Chess.com 2018 computer chess championship

Discussion of anything and everything relating to chess playing software and machines.

Moderators: hgm, Rebel, chrisw

AndrewGrant
Posts: 1750
Joined: Tue Apr 19, 2016 6:08 am
Location: U.S.A
Full name: Andrew Grant

Re: Chess.com 2018 computer chess championship

Post by AndrewGrant »

CMCanavessi wrote: Sat Sep 15, 2018 11:52 pm
chessdev wrote: Sat Sep 15, 2018 10:49 pm Hello all. Update time. After extensive discussions, we have decided to turn Ponder OFF at this time (for Stage 2). We recognize that there are some irregularities with how threads are being allocated in some engines and situations, and until we figure that out, we are going to play it safe.

That said, we believe the games have been incredibly entertaining, and the outcome is more or less expected, which leads us to believe that this was not a meaningful issue in the scheme of things. But we do want to find solutions going forward. We are looking at options for things we can do on our end to ensure that each engine gets the processing power it deserves. That may mean that Ponder will be turned back ON for Stage 3. We will see.

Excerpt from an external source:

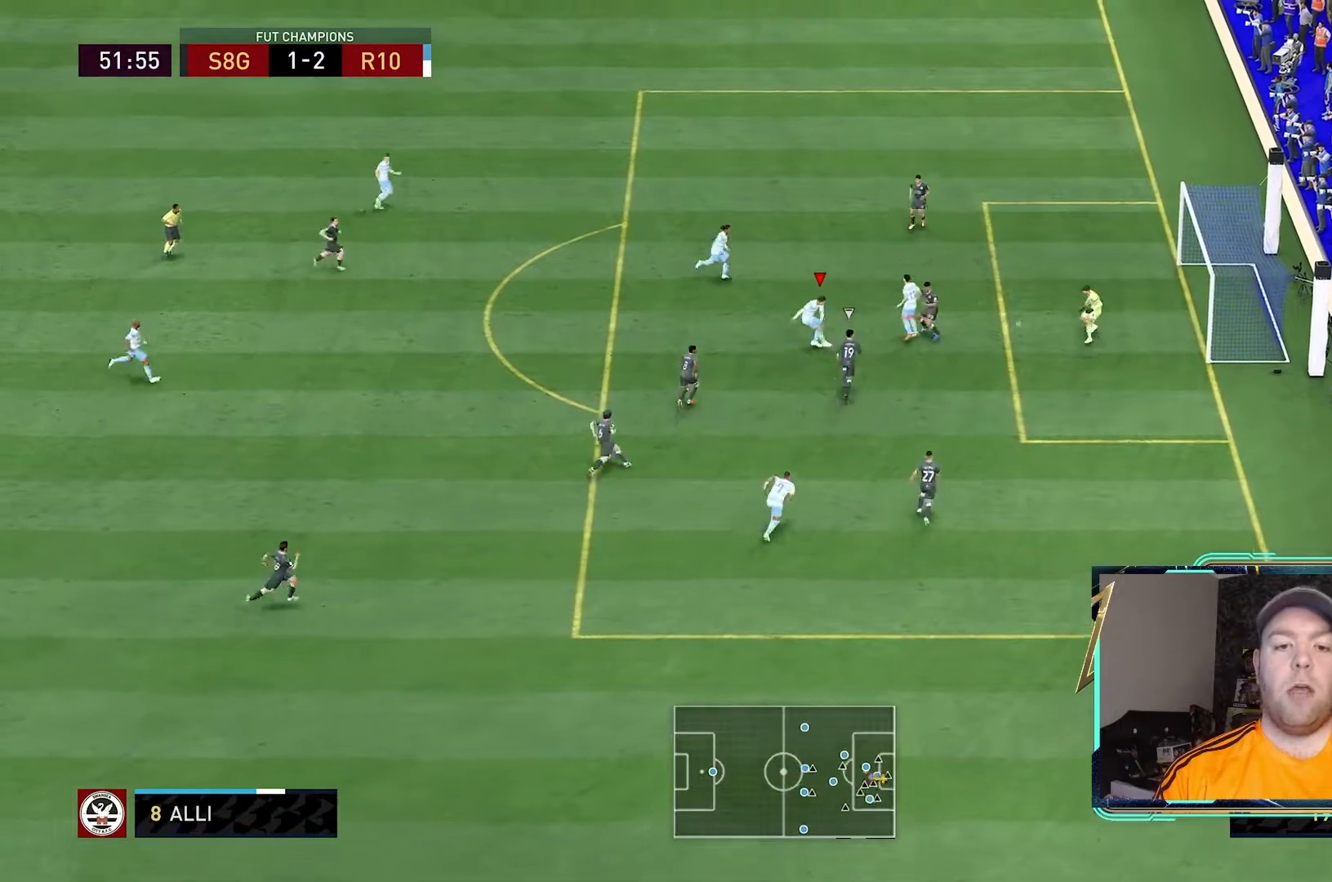
{"buttons": [], "left_stick": "down-right", "right_stick": "center", "events": [[67, "left_stick", "down-right"]]}
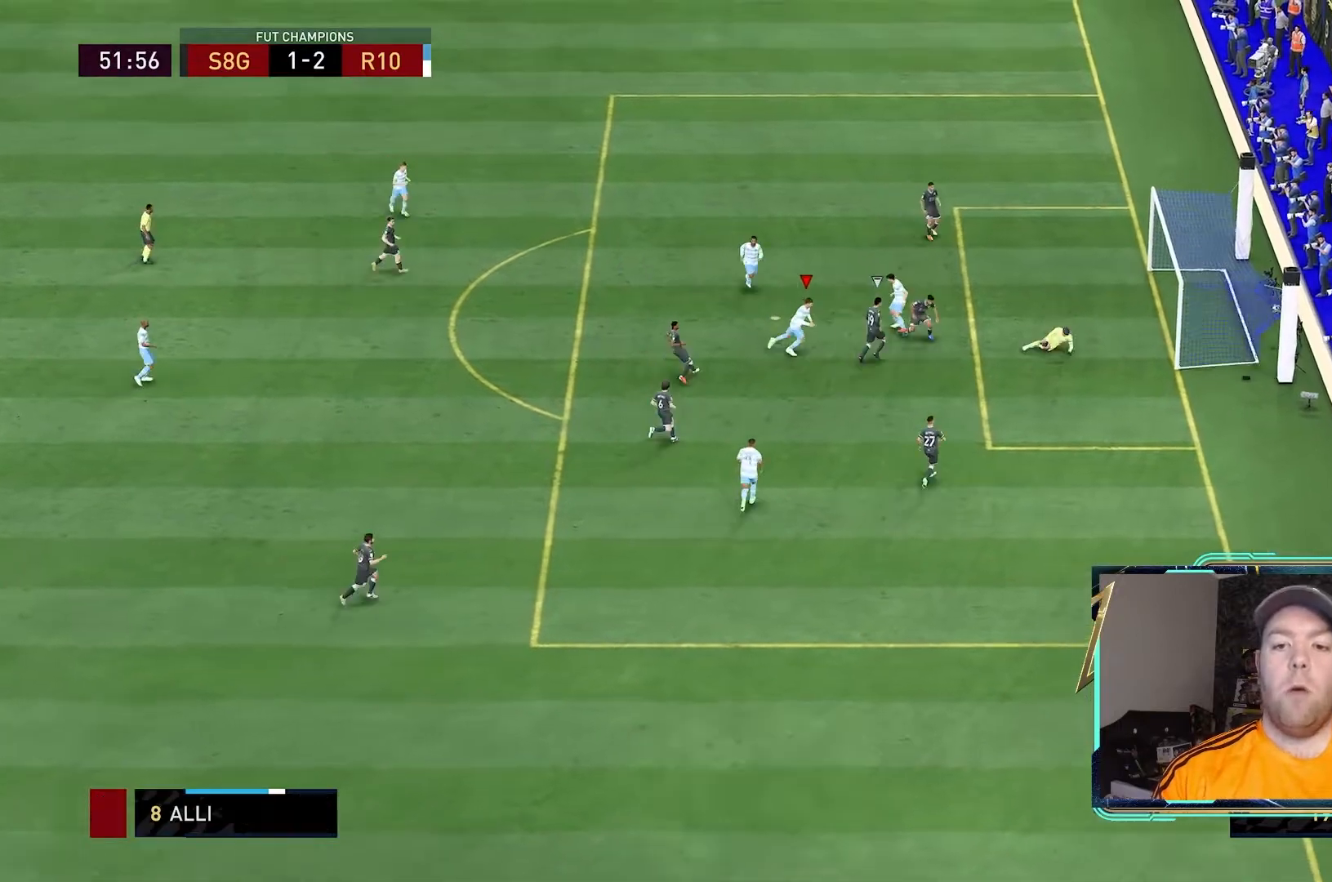
{"buttons": [], "left_stick": "center", "right_stick": "center"}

Additionally, we will also be providing the Arena logs for Stage 2 and beyond. Links will be provided when Stage 2 begins. As for Stage 1 logs, some have been already provided, and we may reconsider releasing all of Stage 1 in the future. Right now we need to be fully focused on the rest of the event.

Thank you all again for your insights and patience!
Just to clarify, ponder will be off and thread count for each engine will double, right? Otherwise it makes little sense.
I don't think so. The jump from 46 threads to using 46 real cores is massive. The jump from 46 real cores to 92 threads is < 30 elo.

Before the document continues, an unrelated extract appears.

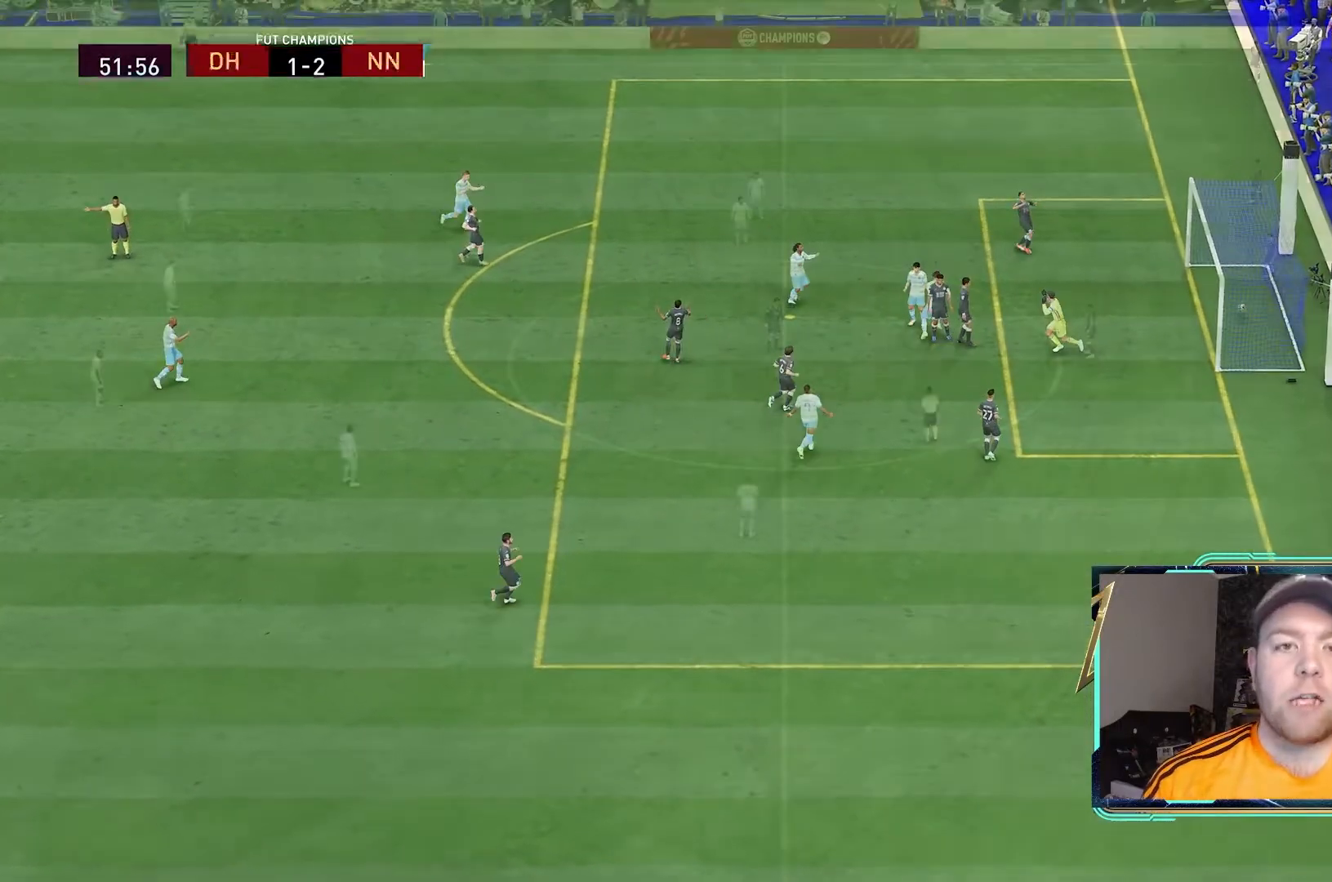
{"buttons": [], "left_stick": "center", "right_stick": "center"}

That jump assumes that all engines have NUMA support. It is my understanding that only Stockfish, Houdini, Texel, and Ethereal have such support. I'm tempted to add Komodo into that too, based on some chats with Mark, but I don't know that first hand.
#WeAreAllDraude #JusticeForDraude #RememberDraude #LeptirBigUltra
"Those who can't do, clone instead" - Eduard ( A real life friend, not this forum's Eduard )
brianr
Posts: 536
Joined: Thu Mar 09, 2006 3:01 pm

Re: Chess.com 2018 computer chess championship

Post by brianr »

AndrewGrant wrote: Sun Sep 16, 2018 2:55 am That jump assumes that all engines have NUMA support. It is my understanding that only Stockfish, Houdini, Texel, and Ethereal have such support. I'm tempted to add Komodo into that too, based on some chats with Mark, but I don't know that first hand.
Crafty has NUMA support
Milos
Posts: 4190
Joined: Wed Nov 25, 2009 1:47 am

Re: Chess.com 2018 computer chess championship

Post by Milos »

AndrewGrant wrote: Sun Sep 16, 2018 2:55 am That jump assumes that all engines have NUMA support. It is my understanding that only Stockfish, Houdini, Texel, and Ethereal have such support. I'm tempted to add Komodo into that too, based on some chats with Mark, but I don't know that first hand.
Adding NUMA support is pretty trivial. I can't believe that only SF, you and RH copied it so far from Peter? :roll:
AndrewGrant
Posts: 1750
Joined: Tue Apr 19, 2016 6:08 am
Location: U.S.A
Full name: Andrew Grant

Re: Chess.com 2018 computer chess championship

Post by AndrewGrant »

Milos wrote: Sun Sep 16, 2018 3:19 am
AndrewGrant wrote: Sun Sep 16, 2018 2:55 am That jump assumes that all engines have NUMA support. It is my understanding that only Stockfish, Houdini, Texel, and Ethereal have such support. I'm tempted to add Komodo into that too, based on some chats with Mark, but I don't know that first hand.
Adding NUMA support is pretty trivial. I can't believe that only SF, you and RH copied it so far from Peter? :roll:
Its a fairly low priority for most. And seeing as a large chunk of engines in TCEC can't even run well with 43 cores, most authors have bigger fish to fry. Why support 64+ threads when your engine is not able to make use of 32?
#WeAreAllDraude #JusticeForDraude #RememberDraude #LeptirBigUltra
"Those who can't do, clone instead" - Eduard ( A real life friend, not this forum's Eduard )
mjlef
Posts: 1494
Joined: Thu Mar 30, 2006 2:08 pm

Re: Chess.com 2018 computer chess championship

Post by mjlef »

AndrewGrant wrote: Sun Sep 16, 2018 2:55 am [
That jump assumes that all engines have NUMA support. It is my understanding that only Stockfish, Houdini, Texel, and Ethereal have such support. I'm tempted to add Komodo into that too, based on some chats with Mark, but I don't know that first hand.
The key to decent NUMA support is to have each thread allocate as much of the memory that is uses itself, to ensure the memory is on the NUMA node it is placed on. This can be done without resorting to special NUMA calls. But in Windows, running on more than 64 Threads does require special code since Windows only deals with 64 core "processor groups" which requires these calls. I have always wondered how Windows
would deal with more than 64 CPUs on one processor chip...would it split them into two processor groups?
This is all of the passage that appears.